◆ **WORK REQUIRED**: An exact copy is needed of the lines from the line holding "visiting appointments at" through the final line of the listing below, both included.

─── INPUT

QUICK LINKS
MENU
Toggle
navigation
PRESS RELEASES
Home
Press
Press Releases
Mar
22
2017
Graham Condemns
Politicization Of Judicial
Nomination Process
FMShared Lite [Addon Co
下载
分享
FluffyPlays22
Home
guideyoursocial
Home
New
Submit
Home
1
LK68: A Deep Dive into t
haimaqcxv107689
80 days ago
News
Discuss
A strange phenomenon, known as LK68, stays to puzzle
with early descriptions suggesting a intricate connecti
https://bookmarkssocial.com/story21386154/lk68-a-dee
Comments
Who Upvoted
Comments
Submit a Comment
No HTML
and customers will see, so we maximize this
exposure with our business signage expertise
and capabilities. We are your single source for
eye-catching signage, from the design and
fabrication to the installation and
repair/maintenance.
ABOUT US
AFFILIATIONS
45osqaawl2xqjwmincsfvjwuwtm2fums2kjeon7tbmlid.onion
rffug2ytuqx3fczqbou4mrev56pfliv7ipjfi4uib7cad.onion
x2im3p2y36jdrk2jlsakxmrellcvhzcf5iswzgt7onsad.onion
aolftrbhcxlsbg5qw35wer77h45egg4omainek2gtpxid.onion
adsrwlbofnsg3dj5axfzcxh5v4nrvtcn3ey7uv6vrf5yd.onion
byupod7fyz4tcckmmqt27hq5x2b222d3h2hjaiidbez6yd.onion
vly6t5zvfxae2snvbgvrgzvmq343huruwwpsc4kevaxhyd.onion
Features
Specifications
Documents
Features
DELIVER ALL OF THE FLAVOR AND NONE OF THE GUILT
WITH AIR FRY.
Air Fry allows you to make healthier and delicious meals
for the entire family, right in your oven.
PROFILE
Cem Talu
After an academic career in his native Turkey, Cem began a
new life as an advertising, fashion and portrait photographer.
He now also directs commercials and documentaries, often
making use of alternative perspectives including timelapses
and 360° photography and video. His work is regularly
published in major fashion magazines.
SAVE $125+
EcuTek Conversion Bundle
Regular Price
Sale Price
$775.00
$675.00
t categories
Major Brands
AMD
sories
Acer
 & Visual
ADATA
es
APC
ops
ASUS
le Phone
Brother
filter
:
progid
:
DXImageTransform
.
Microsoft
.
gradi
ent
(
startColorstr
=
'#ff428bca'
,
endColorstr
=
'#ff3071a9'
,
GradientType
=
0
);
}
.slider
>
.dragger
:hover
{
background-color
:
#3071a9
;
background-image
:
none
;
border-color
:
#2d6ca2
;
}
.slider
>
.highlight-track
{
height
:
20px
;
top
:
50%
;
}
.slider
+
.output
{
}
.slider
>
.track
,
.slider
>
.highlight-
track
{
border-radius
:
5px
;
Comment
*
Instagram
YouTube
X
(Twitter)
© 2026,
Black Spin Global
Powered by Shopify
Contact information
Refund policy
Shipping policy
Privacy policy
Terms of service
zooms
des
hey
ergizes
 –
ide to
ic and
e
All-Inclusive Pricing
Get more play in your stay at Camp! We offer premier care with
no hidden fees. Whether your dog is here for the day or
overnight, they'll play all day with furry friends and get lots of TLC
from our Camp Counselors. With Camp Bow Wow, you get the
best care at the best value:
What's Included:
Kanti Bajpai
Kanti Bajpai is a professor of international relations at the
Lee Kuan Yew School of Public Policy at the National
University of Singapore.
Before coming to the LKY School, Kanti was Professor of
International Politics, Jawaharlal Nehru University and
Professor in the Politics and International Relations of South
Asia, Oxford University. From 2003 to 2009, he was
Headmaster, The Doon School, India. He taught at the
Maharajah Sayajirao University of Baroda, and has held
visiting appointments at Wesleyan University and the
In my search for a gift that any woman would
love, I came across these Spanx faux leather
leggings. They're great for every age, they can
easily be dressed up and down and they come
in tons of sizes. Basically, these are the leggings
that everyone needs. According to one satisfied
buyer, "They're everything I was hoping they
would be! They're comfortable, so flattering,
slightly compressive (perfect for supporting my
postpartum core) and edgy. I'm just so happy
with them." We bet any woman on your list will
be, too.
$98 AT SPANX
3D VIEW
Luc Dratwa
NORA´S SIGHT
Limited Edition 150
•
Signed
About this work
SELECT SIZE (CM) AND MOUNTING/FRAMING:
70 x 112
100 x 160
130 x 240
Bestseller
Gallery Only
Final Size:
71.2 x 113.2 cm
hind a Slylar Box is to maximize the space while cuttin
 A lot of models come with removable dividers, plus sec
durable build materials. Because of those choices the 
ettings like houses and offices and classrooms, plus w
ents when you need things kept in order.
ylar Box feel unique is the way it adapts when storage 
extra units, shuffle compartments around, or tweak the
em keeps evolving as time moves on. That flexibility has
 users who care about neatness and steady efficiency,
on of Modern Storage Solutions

──────

◆ **RESULT OF THE TASK**:
visiting appointments at Wesleyan University and the
In my search for a gift that any woman would
love, I came across these Spanx faux leather
leggings. They're great for every age, they can
easily be dressed up and down and they come
in tons of sizes. Basically, these are the leggings
that everyone needs. According to one satisfied
buyer, "They're everything I was hoping they
would be! They're comfortable, so flattering,
slightly compressive (perfect for supporting my
postpartum core) and edgy. I'm just so happy
with them." We bet any woman on your list will
be, too.
$98 AT SPANX
3D VIEW
Luc Dratwa
NORA´S SIGHT
Limited Edition 150
•
Signed
About this work
SELECT SIZE (CM) AND MOUNTING/FRAMING:
70 x 112
100 x 160
130 x 240
Bestseller
Gallery Only
Final Size:
71.2 x 113.2 cm
hind a Slylar Box is to maximize the space while cuttin
 A lot of models come with removable dividers, plus sec
durable build materials. Because of those choices the 
ettings like houses and offices and classrooms, plus w
ents when you need things kept in order.
ylar Box feel unique is the way it adapts when storage 
extra units, shuffle compartments around, or tweak the
em keeps evolving as time moves on. That flexibility has
 users who care about neatness and steady efficiency,
on of Modern Storage Solutions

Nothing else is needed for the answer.